#### Document extract:
The government of Quebec adopted the Fleurdelisé flag in 1948. The cross represents the faith of the province's founders, while the fleur-de-lys and blue colour recall Quebec's French origins.

When Samuel de Champlain founded Québec City in 1608, his ship hoisted the French merchant flag, which consisted of a white cross on a blue background. Later on, at the Battle of Carillon, in 1758, the Flag of Carillon was flown. This flag inspired the first members of the Saint-Jean-Baptiste Society to create the Carillon Sacré-Coeur flag, which consisted of a white cross on an azur background with white fleur-de-lis in each corner and a Sacred Heart surrounded by maple leaves in the centre. The Carillon Sacré-Coeur and French merchant flag went on to be the major inspirations for Québécois when creating Quebec's current flag in 1903, called the Fleurdelisé. The Fleurdelisé replaced the Union Jack on Quebec's Parliament Building on January 21, 1948, and it has flown there ever since.

#### What is expected:
Transcribe the passage on Quebec's flag from "When Samuel de" to "there ever since.". The items play no part in this.

#### Dataset records:

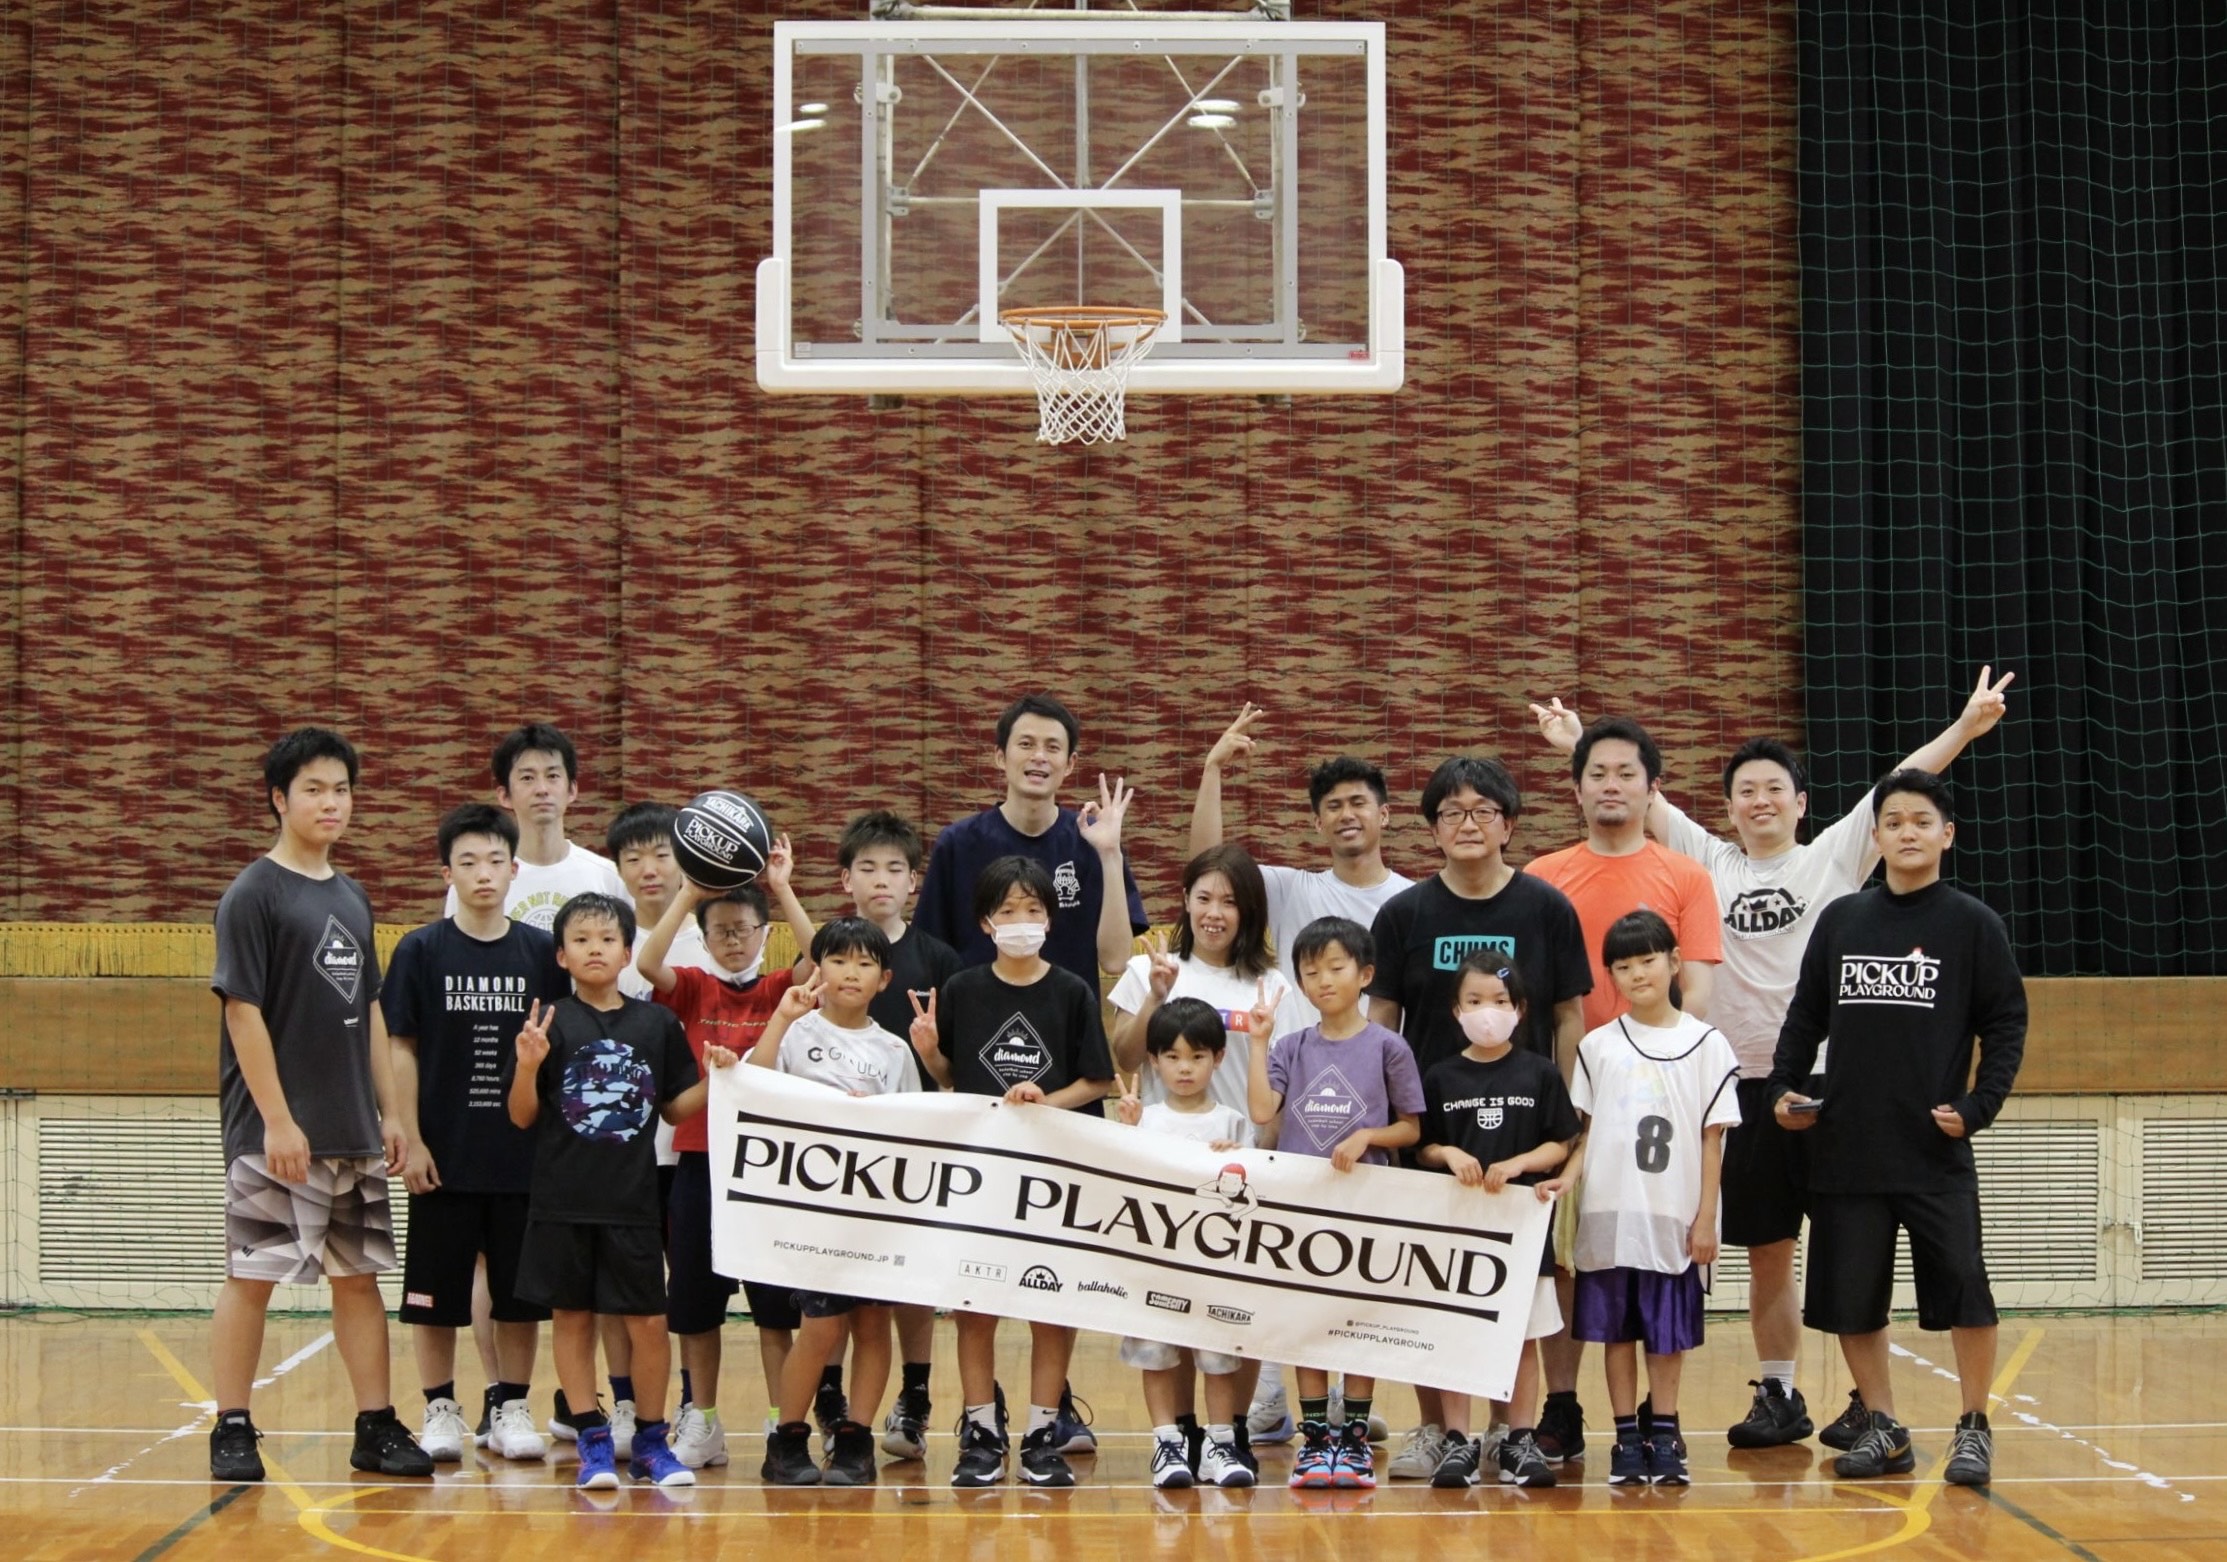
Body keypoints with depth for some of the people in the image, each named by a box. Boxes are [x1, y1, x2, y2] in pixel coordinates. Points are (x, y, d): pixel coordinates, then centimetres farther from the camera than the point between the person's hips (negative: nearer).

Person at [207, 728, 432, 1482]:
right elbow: (241, 1010, -12)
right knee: (252, 1275, -1)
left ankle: (377, 1427, 14)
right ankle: (232, 1430, 6)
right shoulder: (254, 894, -7)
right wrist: (277, 1120, -17)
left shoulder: (352, 898, 13)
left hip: (353, 1131, 7)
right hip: (276, 1130, -7)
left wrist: (389, 1111, 12)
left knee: (360, 1274, 9)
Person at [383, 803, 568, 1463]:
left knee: (520, 1289, 6)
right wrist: (410, 1141, -7)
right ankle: (440, 1409, 14)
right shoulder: (422, 951, -1)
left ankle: (511, 1409, 17)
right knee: (436, 1290, 3)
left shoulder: (542, 953, 4)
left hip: (525, 1154, 2)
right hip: (446, 1155, -2)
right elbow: (401, 1050, -1)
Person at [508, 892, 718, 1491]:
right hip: (563, 1200, -1)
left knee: (649, 1321, 1)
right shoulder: (551, 1023, -2)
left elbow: (675, 1107, 12)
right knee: (572, 1317, 5)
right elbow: (521, 1116, -2)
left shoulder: (657, 1024, 5)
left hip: (633, 1201, 1)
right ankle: (592, 1441, 14)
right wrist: (528, 1065, -19)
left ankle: (650, 1440, 15)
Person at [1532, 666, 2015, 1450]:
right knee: (1765, 1254, 9)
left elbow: (1901, 782, -5)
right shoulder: (1711, 864, 11)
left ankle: (1871, 1401, 3)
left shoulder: (1834, 856, 3)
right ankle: (1779, 1395, 18)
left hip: (1830, 1079, -3)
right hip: (1746, 1083, 3)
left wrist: (1966, 726, -13)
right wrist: (1582, 746, 14)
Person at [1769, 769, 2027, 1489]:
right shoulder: (1840, 920, 10)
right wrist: (1786, 1086, 2)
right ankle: (1882, 1428, 19)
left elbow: (2006, 1025, 1)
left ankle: (1974, 1429, 8)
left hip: (1936, 1153, -3)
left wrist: (1977, 1106, -10)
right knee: (1849, 1298, 5)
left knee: (1963, 1291, -7)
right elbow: (1806, 1016, 16)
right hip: (1846, 1149, 3)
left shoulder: (1972, 923, 2)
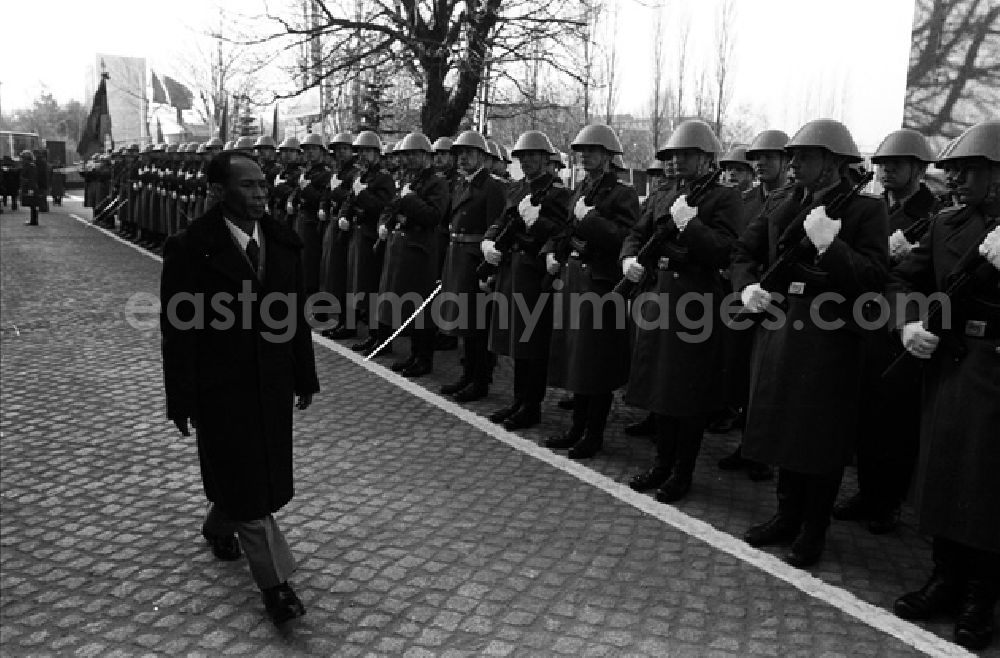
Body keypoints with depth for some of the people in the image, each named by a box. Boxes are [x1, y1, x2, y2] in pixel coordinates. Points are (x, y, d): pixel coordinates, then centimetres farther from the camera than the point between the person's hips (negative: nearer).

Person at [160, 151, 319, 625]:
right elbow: (179, 329, -11)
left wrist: (305, 379, 9)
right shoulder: (190, 248, -13)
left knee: (263, 473, 17)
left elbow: (296, 317, 7)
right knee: (245, 483, 3)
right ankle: (274, 581, 14)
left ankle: (219, 526, 47)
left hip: (273, 383, 5)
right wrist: (182, 401, -10)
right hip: (221, 388, -5)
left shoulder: (283, 242, 3)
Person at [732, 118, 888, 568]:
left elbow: (873, 279, -17)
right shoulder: (785, 207, 9)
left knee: (821, 439, 4)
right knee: (783, 425, 15)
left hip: (830, 338, -6)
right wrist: (747, 286, -5)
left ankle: (813, 532, 21)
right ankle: (787, 518, 32)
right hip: (779, 328, 6)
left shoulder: (866, 210, -7)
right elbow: (745, 249, 13)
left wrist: (829, 245, -27)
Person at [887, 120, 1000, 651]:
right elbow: (906, 278, 14)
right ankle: (944, 581, 29)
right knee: (940, 472, 12)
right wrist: (908, 325, -3)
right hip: (947, 364, 5)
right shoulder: (948, 223, 8)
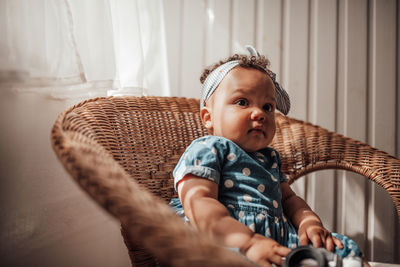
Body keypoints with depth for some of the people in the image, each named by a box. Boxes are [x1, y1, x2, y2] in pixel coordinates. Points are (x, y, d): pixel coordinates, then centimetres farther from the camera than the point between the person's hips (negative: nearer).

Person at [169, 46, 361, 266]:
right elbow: (198, 202, -17)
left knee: (345, 248, -3)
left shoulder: (269, 158, 28)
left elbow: (288, 198, 30)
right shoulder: (207, 149, -1)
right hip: (227, 244, -8)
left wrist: (308, 221, 4)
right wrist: (248, 242, -30)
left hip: (279, 240, 8)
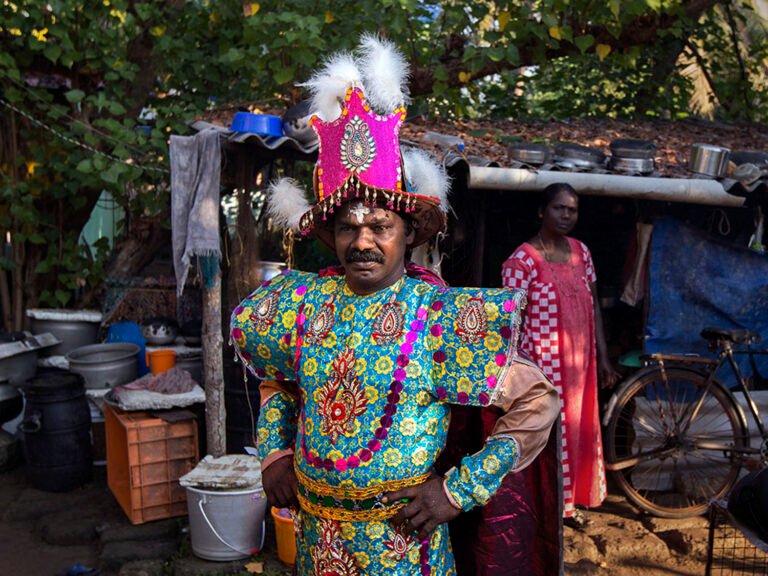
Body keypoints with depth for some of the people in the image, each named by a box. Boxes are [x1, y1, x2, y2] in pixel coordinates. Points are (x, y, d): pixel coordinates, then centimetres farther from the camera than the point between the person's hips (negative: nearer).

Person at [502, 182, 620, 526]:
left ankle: (570, 501, 34)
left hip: (580, 361, 7)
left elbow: (593, 306, 13)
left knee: (581, 428, 15)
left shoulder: (580, 251, 8)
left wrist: (602, 357, 12)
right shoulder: (522, 260, -12)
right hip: (544, 363, -6)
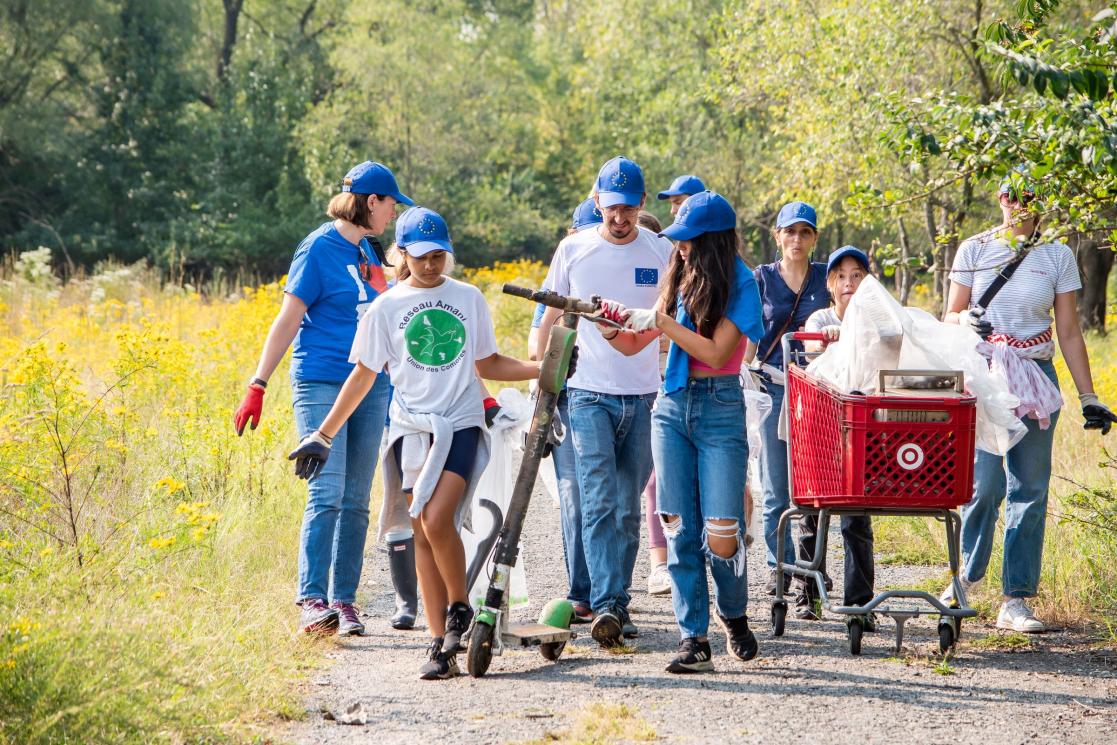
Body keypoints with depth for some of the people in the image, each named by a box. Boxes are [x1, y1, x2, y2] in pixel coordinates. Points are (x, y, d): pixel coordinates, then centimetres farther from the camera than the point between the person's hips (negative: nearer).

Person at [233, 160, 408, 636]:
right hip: (320, 383, -7)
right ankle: (311, 601, -18)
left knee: (356, 501, 4)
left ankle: (344, 601, 7)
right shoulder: (320, 248, -7)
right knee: (327, 493, -16)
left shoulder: (368, 251, 15)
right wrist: (258, 386, -12)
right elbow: (288, 319, -8)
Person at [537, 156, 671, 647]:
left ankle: (618, 605, 16)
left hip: (643, 397, 1)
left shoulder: (661, 252, 4)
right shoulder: (573, 250, 4)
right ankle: (605, 606, -22)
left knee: (628, 508, 7)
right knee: (598, 502, -14)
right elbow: (550, 316, 13)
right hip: (589, 393, -1)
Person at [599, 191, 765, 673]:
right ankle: (693, 638, 1)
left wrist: (661, 321, -15)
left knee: (721, 536, -9)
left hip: (720, 410, -5)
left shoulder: (739, 285, -7)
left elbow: (715, 351, -16)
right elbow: (633, 345, 13)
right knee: (681, 529, -1)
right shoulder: (680, 280, 10)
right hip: (672, 407, 5)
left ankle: (734, 616, 19)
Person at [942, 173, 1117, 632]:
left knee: (1029, 490, -1)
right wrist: (967, 320, -16)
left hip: (1037, 378, 1)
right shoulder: (974, 251, 6)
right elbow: (950, 315, 9)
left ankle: (1016, 601, 2)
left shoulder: (1057, 257, 7)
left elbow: (1069, 333, 8)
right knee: (984, 484, -11)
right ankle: (967, 575, 12)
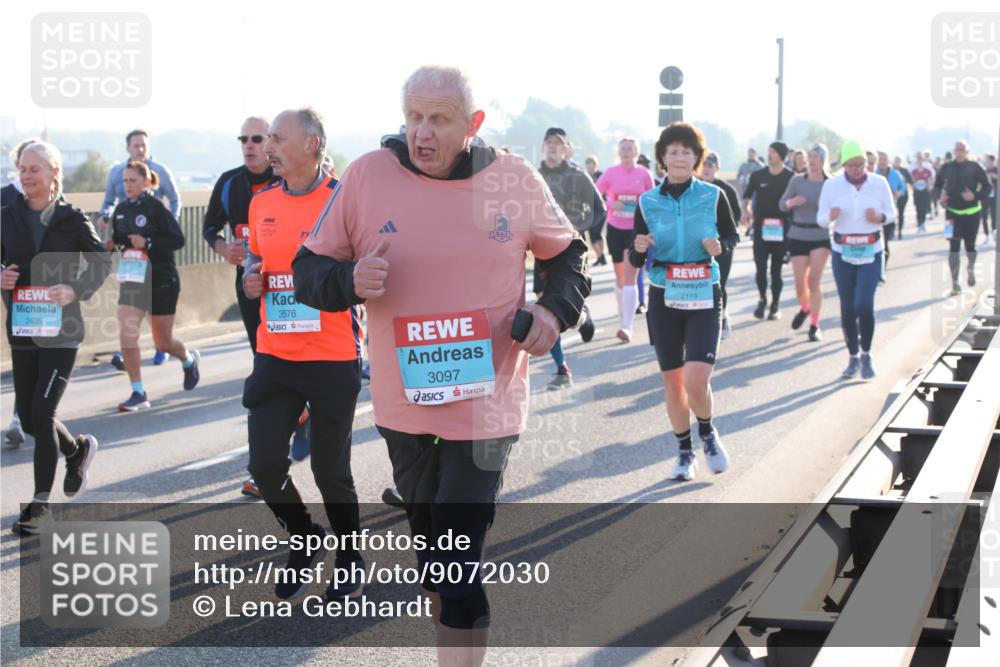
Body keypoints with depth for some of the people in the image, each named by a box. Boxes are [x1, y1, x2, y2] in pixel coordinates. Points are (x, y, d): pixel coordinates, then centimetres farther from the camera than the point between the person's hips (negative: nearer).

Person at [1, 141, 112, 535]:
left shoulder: (71, 219, -5)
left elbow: (101, 263, 0)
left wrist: (76, 289, -17)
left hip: (62, 329, -4)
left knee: (42, 413, -10)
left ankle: (40, 503, 0)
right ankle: (77, 450, 41)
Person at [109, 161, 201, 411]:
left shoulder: (155, 207, -12)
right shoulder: (121, 209, 5)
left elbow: (178, 239, -14)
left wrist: (147, 243, -24)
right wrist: (111, 244, -4)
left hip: (161, 280, -5)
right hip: (131, 281, 5)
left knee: (163, 342, 7)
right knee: (126, 335, -11)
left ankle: (189, 358, 42)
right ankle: (138, 393, -3)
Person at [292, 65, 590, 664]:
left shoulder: (516, 180, -5)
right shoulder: (368, 176, -6)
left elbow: (568, 253, 12)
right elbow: (309, 270, 1)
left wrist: (556, 309, -7)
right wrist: (350, 282, -21)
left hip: (485, 406, -2)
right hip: (404, 406, 3)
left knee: (457, 569, -8)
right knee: (429, 543, 20)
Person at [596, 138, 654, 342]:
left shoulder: (644, 174, -2)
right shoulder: (611, 173, -1)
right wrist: (610, 204, -15)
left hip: (637, 230, -2)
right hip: (615, 228, 2)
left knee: (629, 277, -14)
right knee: (620, 277, 14)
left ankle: (627, 327, -20)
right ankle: (623, 316, 33)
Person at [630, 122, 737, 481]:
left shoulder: (713, 196, -3)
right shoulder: (647, 202, 0)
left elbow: (733, 235, 10)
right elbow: (636, 261, 4)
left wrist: (720, 246, -12)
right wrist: (638, 248, -19)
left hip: (703, 299, -2)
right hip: (664, 300, 2)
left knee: (696, 383, -13)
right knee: (672, 383, 8)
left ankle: (707, 434, 17)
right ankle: (684, 451, 26)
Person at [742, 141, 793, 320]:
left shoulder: (790, 178, -2)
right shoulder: (758, 176, 4)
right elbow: (747, 196, 15)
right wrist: (746, 210, -5)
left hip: (781, 230, -1)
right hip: (761, 228, 1)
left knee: (776, 269, 4)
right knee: (760, 267, -2)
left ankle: (775, 305, 15)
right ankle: (762, 299, 19)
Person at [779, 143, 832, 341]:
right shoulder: (797, 180, -1)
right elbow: (782, 204, 4)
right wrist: (792, 202, -18)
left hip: (821, 238, -2)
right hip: (798, 237, 2)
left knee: (814, 282, -13)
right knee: (800, 285, 4)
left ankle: (814, 326, 0)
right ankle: (804, 308, 38)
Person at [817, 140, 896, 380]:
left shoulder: (879, 183, -4)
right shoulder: (832, 185, -6)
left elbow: (891, 211, 7)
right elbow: (821, 219, -1)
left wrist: (880, 217, -16)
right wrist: (831, 216, -24)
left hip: (871, 252, -1)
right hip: (843, 252, 1)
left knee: (864, 305, -14)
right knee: (847, 309, 3)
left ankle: (866, 355, 8)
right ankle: (853, 358, 21)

#### Problem solution:
When Samuel de Champlain founded Québec City in 1608, his ship hoisted the French merchant flag, which consisted of a white cross on a blue background. Later on, at the Battle of Carillon, in 1758, the Flag of Carillon was flown. This flag inspired the first members of the Saint-Jean-Baptiste Society to create the Carillon Sacré-Coeur flag, which consisted of a white cross on an azur background with white fleur-de-lis in each corner and a Sacred Heart surrounded by maple leaves in the centre. The Carillon Sacré-Coeur and French merchant flag went on to be the major inspirations for Québécois when creating Quebec's current flag in 1903, called the Fleurdelisé. The Fleurdelisé replaced the Union Jack on Quebec's Parliament Building on January 21, 1948, and it has flown there ever since.